山川漬は天日で1ヶ月ほど乾燥させた練馬大根を杵で付き、それを塩漬けにして長時間熟成させた漬け物で、沢庵の元祖とも言われています。
文献によると、秀吉が朝鮮出兵を企てた時期、山川港から出航した島津藩の船が保存食として大量の山川漬けを積み込んだ記録が残っているそう。つまり江戸時代より前にあったという証拠であり、元祖と言われるゆえんの一つかと思われる。

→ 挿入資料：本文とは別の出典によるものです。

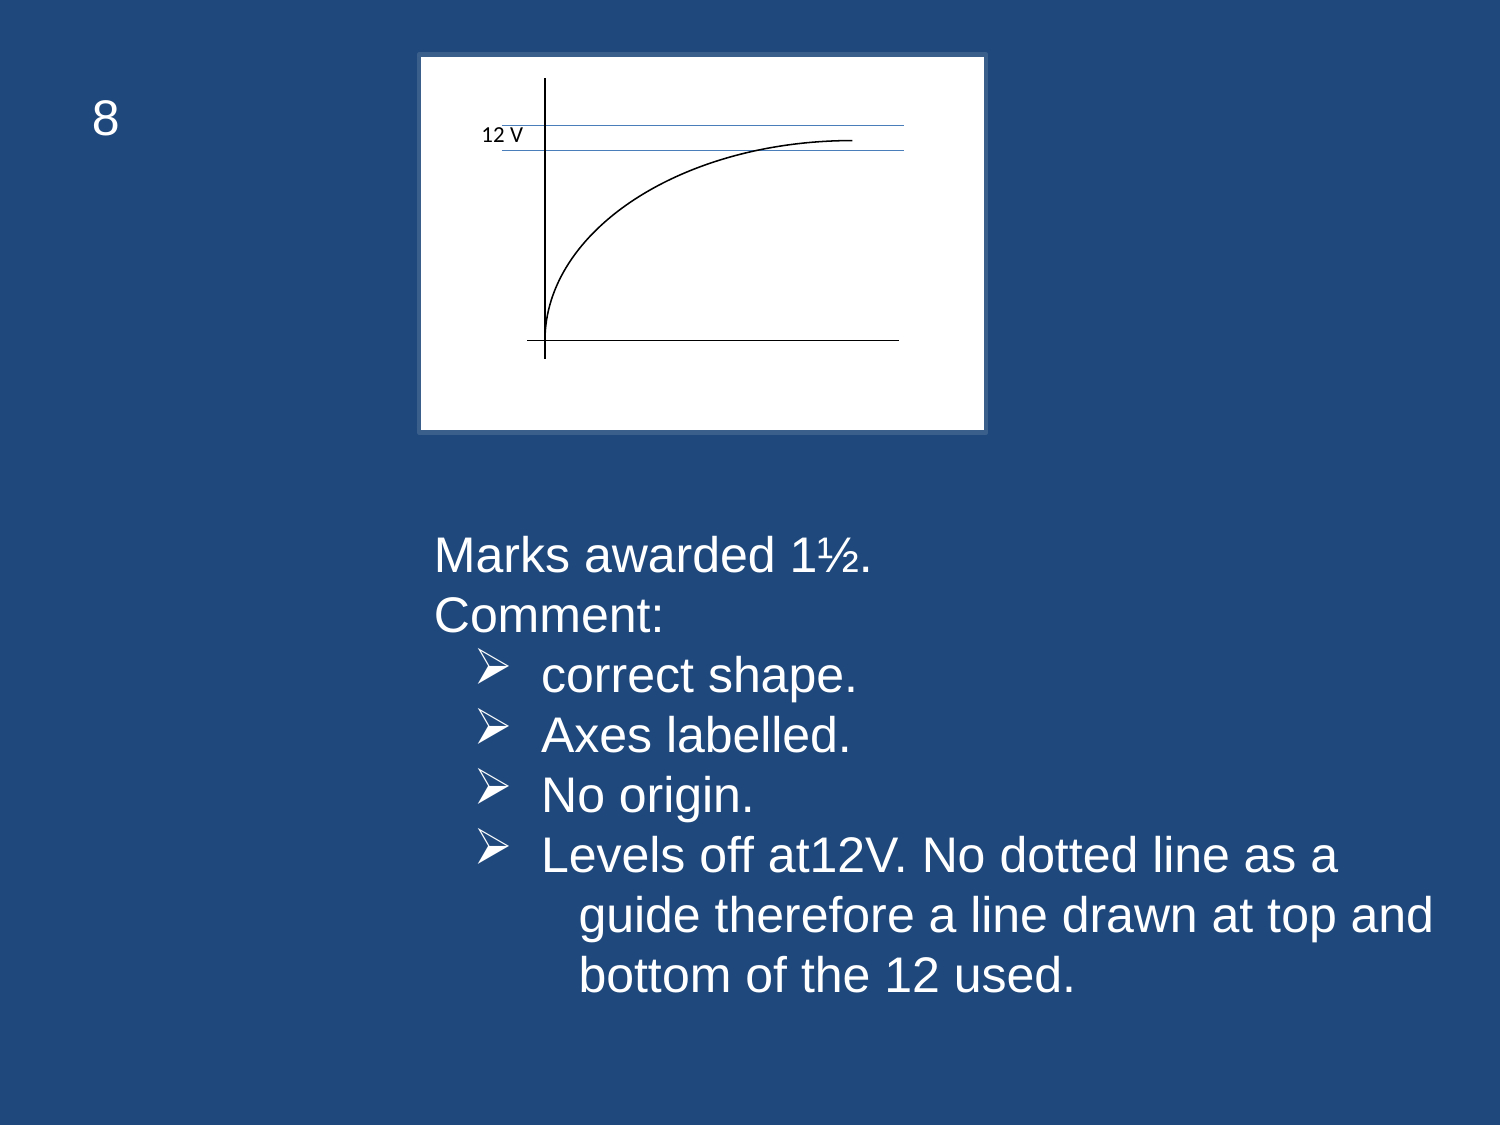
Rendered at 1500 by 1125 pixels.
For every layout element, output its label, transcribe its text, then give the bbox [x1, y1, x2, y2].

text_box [466, 77, 900, 360]
text_box Marks awarded 1½. Comment: correct shape. Axes labelled. No origin. Levels off at12V. No dotted line as a guide therefore a line drawn at top and bottom of the 12 used. [419, 515, 1500, 1010]
text_box 8 [77, 78, 135, 153]
text_box [417, 52, 988, 435]
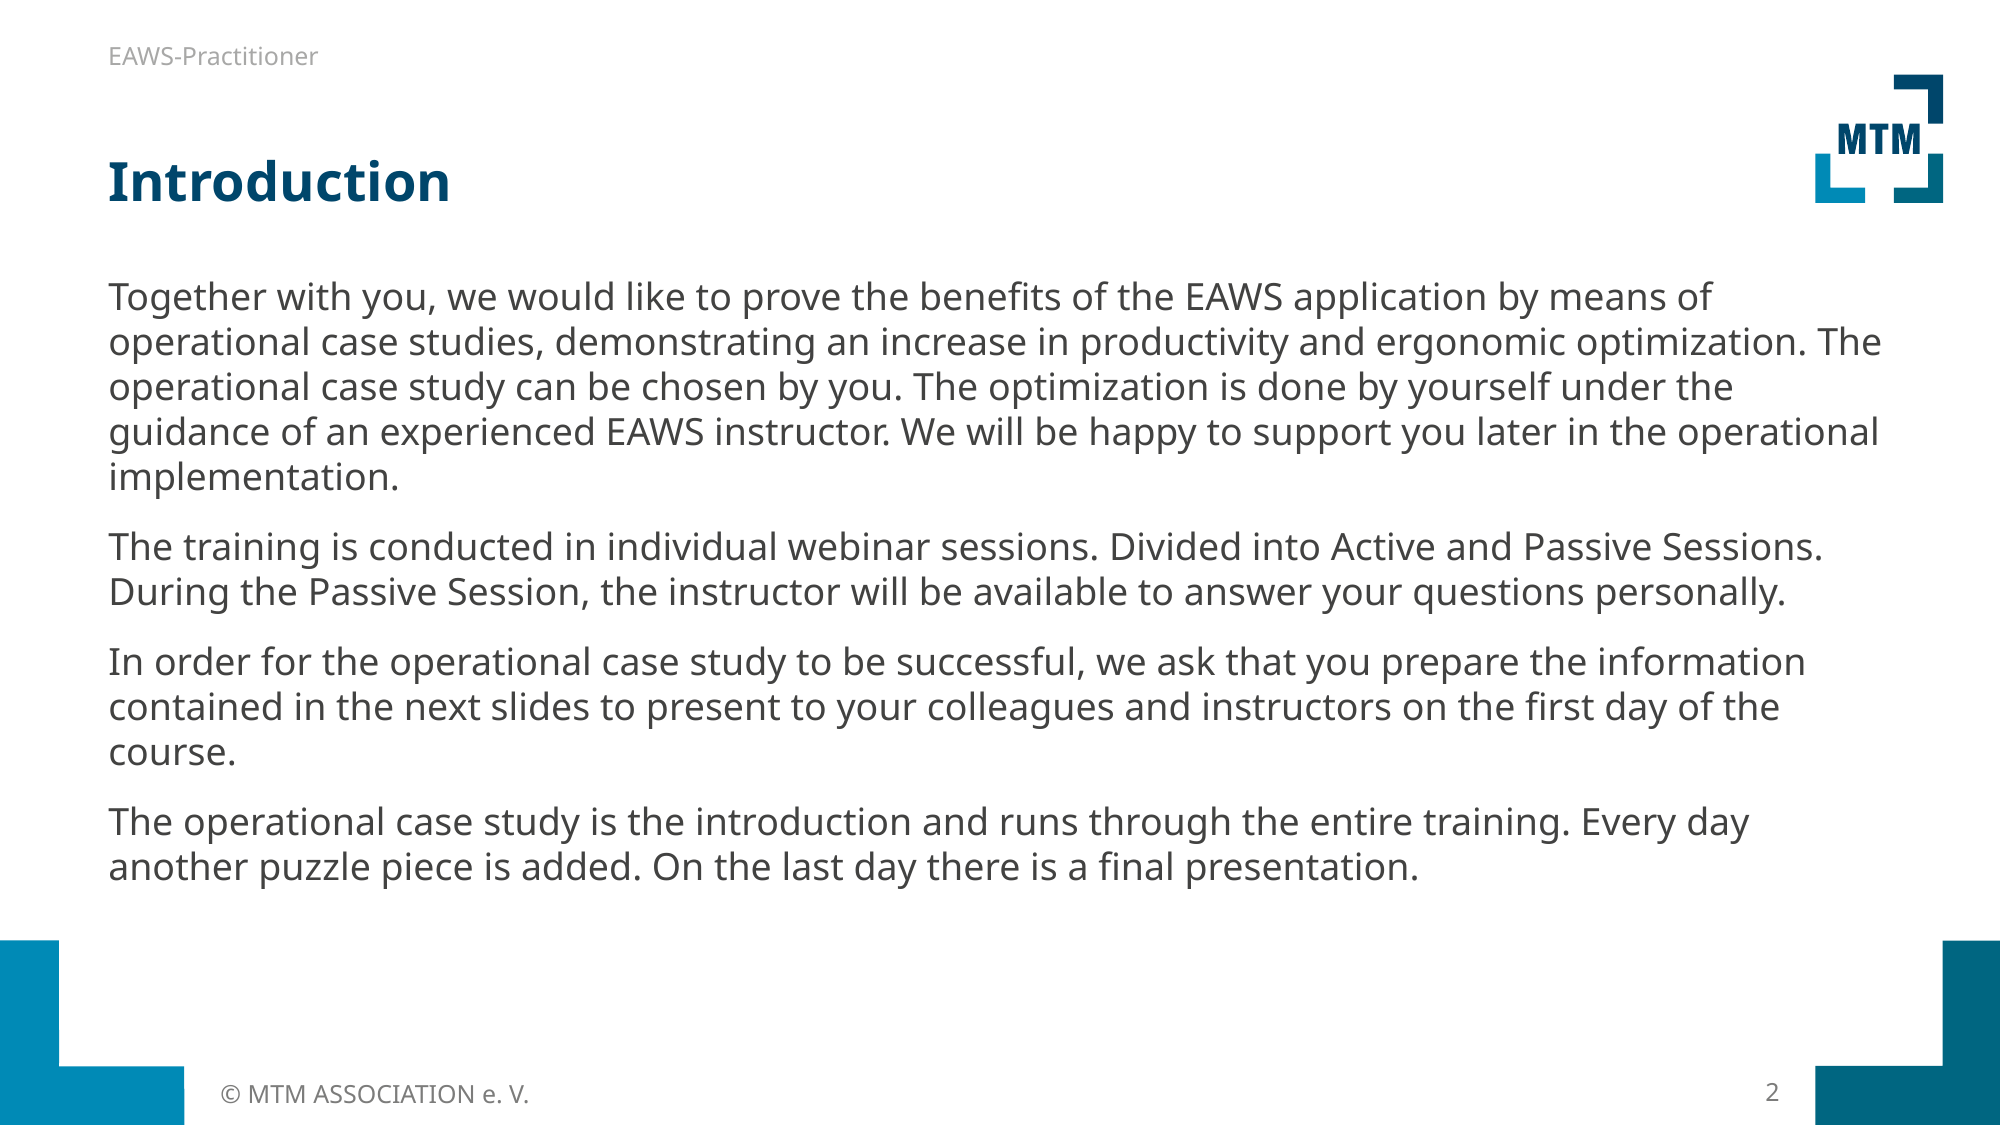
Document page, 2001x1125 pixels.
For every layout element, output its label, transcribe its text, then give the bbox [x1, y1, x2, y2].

山川漬 鹿児島 内薗兼漬物店 中園久太郎商店 山川漬は大変に手の込んだ漬け物で、生産効率や消費者の嗜好の変化など時代の流れに押され、
伝統製法で作られる山川漬けの出荷量は減っているそうだ。

練馬大根を1ヶ月ほど干して乾燥させた後、時々海水をかけながらお餅のように杵で搗く。
大根は洗わずに干すので杵つきで泥が落ちるほか、海水を使うことで大根の身がきゅっと締まる。
これを水でやってしまうと、大根に水分が入り込んでふやけるそう。(干した意味ない。)
今は機械化されているが、奥様が1日中搗いていたそうでかなりの重労働である。

そして、へなへなになった大根をすのこを敷いて底を揚げた壺の中にぎっしりと敷き詰める。
その時、塩をたっぷりと振りかけることで、大根に残った水分が壺の底にたまり、
水分が抜けきってカラカラになった漬け物ができあがる。
漬けて2、3ヶ月くらいで独特の香りがし始め、半年ほどで褐色の山川漬けが完成。
もっと美味しくするにはさらに1年寝かせる。水分を徹底的に抜いているのでカビないそう。

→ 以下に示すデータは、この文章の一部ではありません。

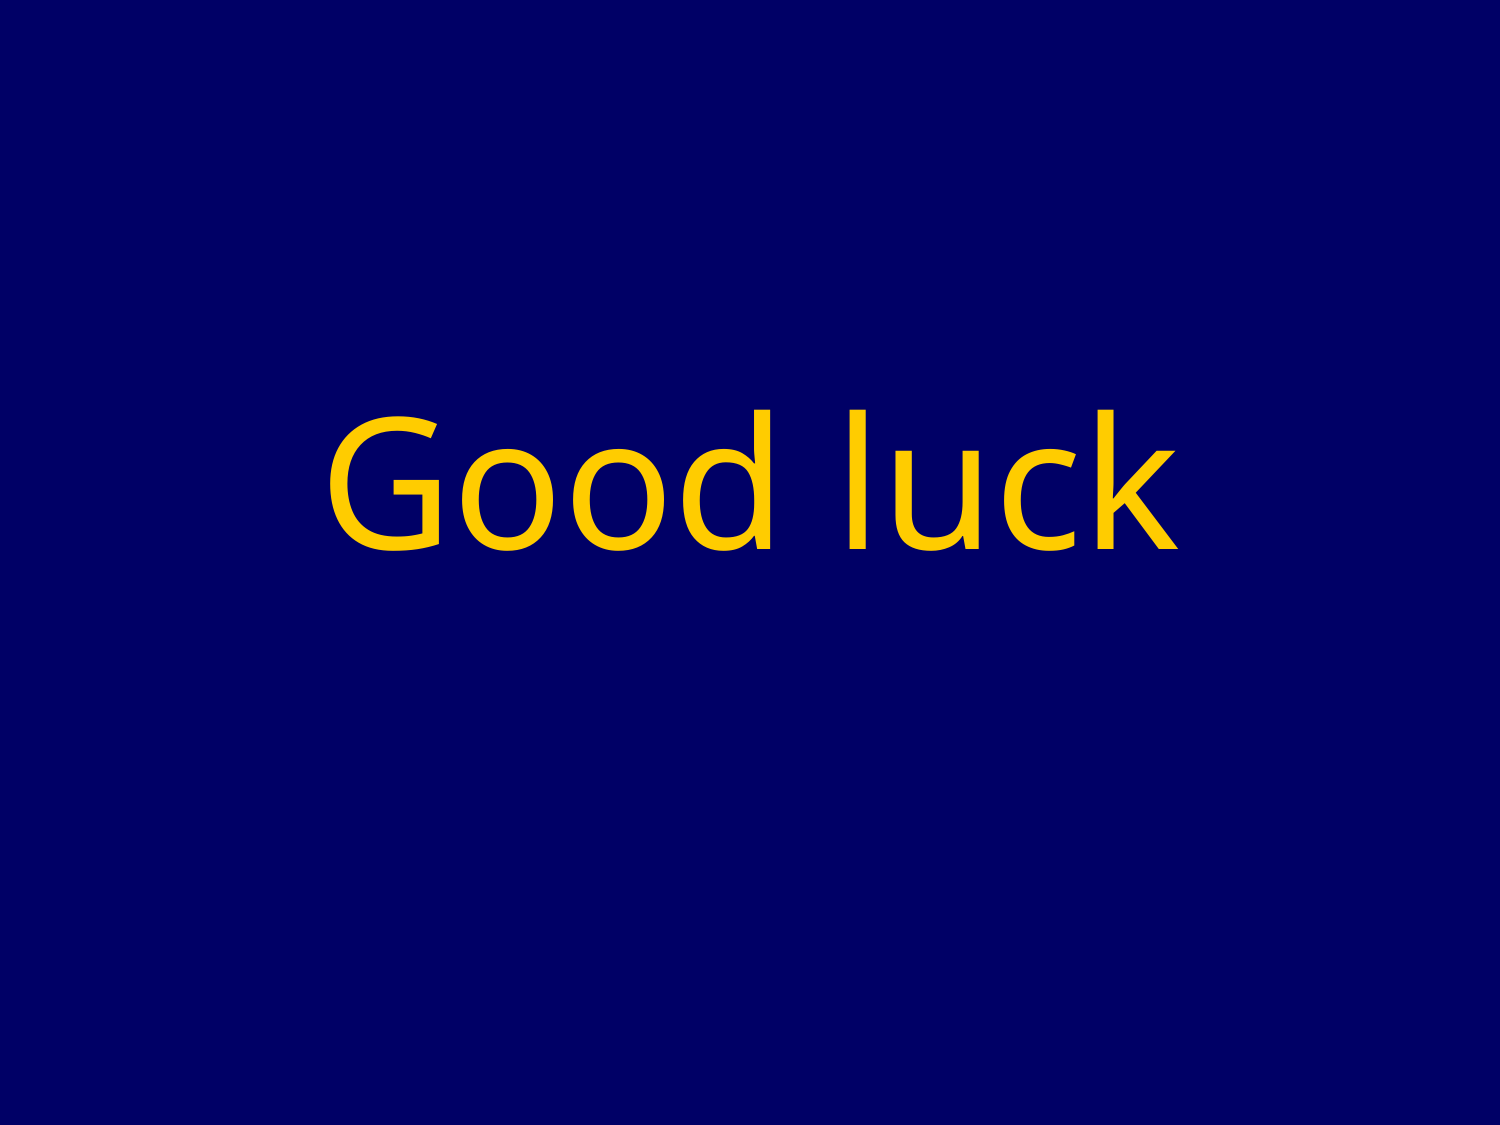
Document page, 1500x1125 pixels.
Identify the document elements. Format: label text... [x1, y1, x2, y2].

title Good luck [112, 358, 1388, 594]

山川漬を切ったところ 鹿児島 漬け物 これがその伝統製法で作った山川漬です。鹿児島に行ってきた際に手に入れてきました。
からっからに乾いていて独特の風味があります。歯ごたえがあるので歯が弱い方は注意がいる。
この色のどす黒さとか、冷蔵庫があるから保存期間が長くなくても良くなったりしたこととか、
香りがキツいとか、様々な嗜好、生活の変化で伝統製法の山川漬けは減っているそう。
というのも手間がかかる割に出荷量が少ないからだそうです。
でも、調味料漬けのべたっとした甘さと不自然な色が付いた市販の沢庵と呼ばれる漬け物より、
私はずっと美味しいと感じました。自然の甘みが味わい深く、しょっぱすぎないし。
私、漬け物ってあまり好きじゃなかったのは、あの変な甘さが苦手だったからです。
においもそんなに気になるかなぁと。日本にはもっと香りがキツい食べ物はいろいろある。
長期間塩漬けにしたのに全然塩辛くないのは大根が熟成する過程で甘みが増すからだそうです。

山川漬を三杯酢に漬けた物 鹿児島 漬け物 パッケージに「三杯酢に漬けても美味しいです」とあったので試しました。
甘酸っぱい酢に数日漬け込んだのですが、そうするとカラカラだった山川漬が水分を吸い込んで、食べやすくなりました。酸味をつけるほうが現代人の好みにあうのかも。確かに美味しい。
だから、山川漬けを刻んで調味液につけたものの方が商品の種類は多いみたいですね。

私が購入した商品は伝統的な製法で作られたもので、原材料は「干し大根と塩のみ」です。
それだけでこの味になるっていうのは、発酵の力ってすごいですねぇ。

指宿に行ったとき、たまたま製造直売店の近くを通りすがって買ってきたのですが、
確かに工場の周りは漬け物や独特の臭気が漂っていました。山川漬けだったのかな。
私は好きな味。なくなってほしくないしまた買いたいです。鹿児島もまた行きたいな~。